> **About this task**
From the entries that follow, reproduce exactly and only the lines from the line with "right knee: (214, 780, -13)" to the line with "left knee: (846, 685, -28)", endpoints included.

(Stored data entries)
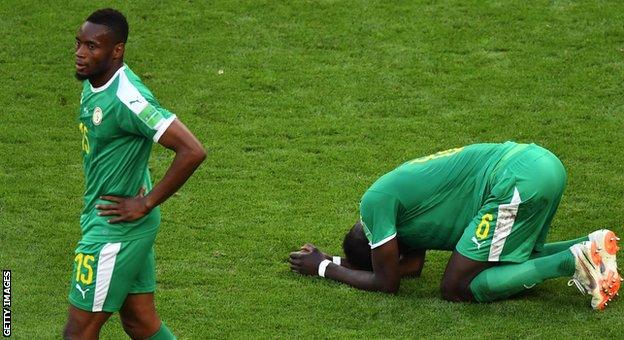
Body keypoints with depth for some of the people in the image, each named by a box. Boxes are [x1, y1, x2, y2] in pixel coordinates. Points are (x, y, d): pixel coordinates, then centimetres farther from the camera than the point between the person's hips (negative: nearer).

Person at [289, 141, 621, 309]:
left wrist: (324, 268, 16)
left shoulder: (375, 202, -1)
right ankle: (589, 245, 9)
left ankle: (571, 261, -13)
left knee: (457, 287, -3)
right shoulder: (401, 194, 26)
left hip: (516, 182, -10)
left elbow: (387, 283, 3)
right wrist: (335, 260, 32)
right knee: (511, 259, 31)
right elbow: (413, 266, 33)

---

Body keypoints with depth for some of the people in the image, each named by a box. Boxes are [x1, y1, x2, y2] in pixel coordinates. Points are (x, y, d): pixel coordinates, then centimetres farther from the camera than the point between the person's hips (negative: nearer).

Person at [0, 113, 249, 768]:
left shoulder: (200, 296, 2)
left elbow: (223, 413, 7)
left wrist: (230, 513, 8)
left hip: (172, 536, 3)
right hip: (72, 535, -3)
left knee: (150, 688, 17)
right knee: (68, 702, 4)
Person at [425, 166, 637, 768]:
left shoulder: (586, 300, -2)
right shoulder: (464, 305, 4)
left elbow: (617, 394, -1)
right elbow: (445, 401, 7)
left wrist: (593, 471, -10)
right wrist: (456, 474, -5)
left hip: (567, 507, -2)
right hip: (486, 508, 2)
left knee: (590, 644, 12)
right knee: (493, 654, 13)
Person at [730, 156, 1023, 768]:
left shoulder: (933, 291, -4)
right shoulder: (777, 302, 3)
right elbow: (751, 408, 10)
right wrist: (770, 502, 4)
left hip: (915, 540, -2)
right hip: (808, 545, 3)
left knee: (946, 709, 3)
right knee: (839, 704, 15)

--

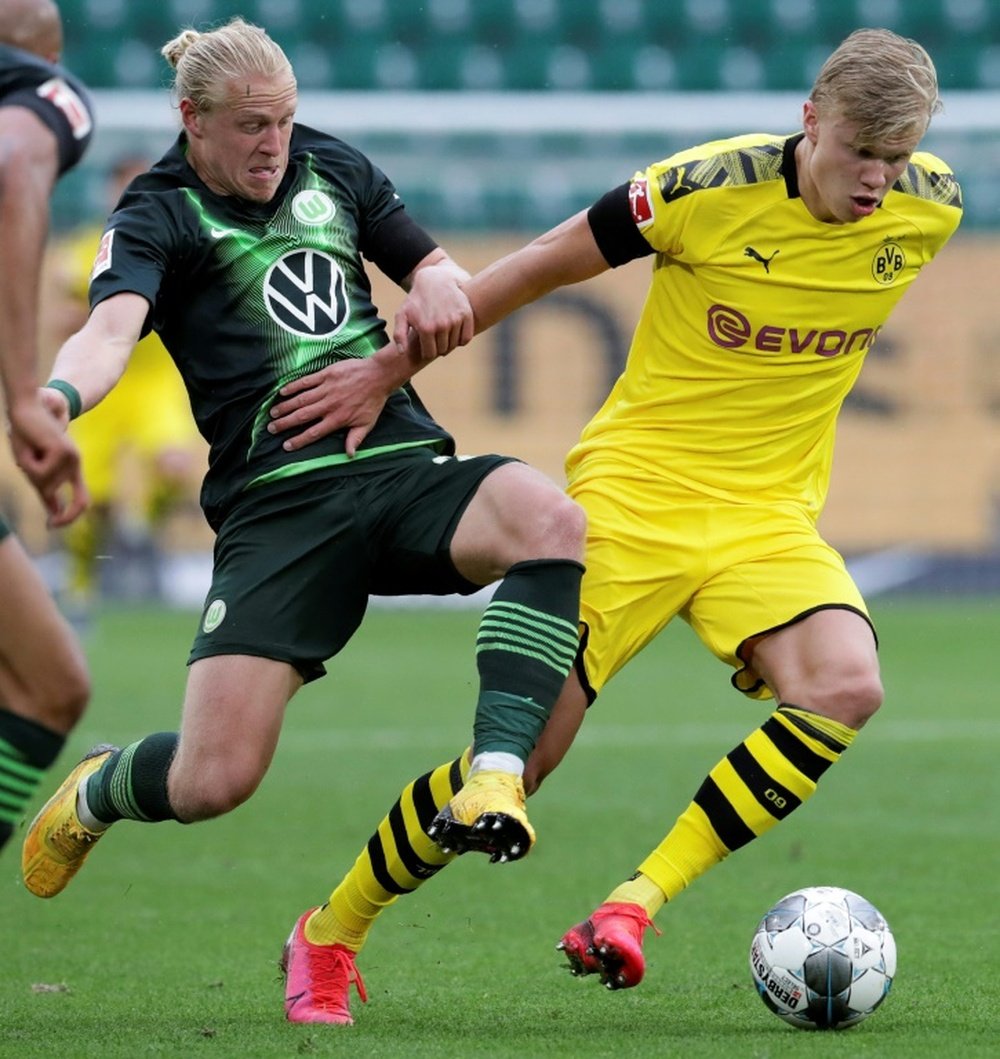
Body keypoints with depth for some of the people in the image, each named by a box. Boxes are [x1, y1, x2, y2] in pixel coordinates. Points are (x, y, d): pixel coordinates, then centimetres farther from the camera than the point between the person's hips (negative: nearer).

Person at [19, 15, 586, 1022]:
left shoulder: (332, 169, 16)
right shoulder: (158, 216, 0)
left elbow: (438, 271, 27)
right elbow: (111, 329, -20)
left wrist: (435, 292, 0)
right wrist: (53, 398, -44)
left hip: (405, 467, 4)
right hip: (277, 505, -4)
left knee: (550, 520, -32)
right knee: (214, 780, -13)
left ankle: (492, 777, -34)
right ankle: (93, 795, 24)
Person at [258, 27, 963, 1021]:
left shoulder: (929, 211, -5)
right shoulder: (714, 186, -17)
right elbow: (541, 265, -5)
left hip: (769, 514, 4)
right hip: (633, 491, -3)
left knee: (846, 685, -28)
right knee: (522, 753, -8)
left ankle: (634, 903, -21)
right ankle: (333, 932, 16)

> **Solution for this exercise**
right knee: (214, 780, -13)
left ankle: (492, 777, -34)
right ankle: (93, 795, 24)
Person at [258, 27, 963, 1021]:
left shoulder: (929, 211, -5)
right shoulder: (714, 186, -17)
right elbow: (541, 265, -5)
left hip: (769, 514, 4)
right hip: (633, 491, -3)
left knee: (846, 685, -28)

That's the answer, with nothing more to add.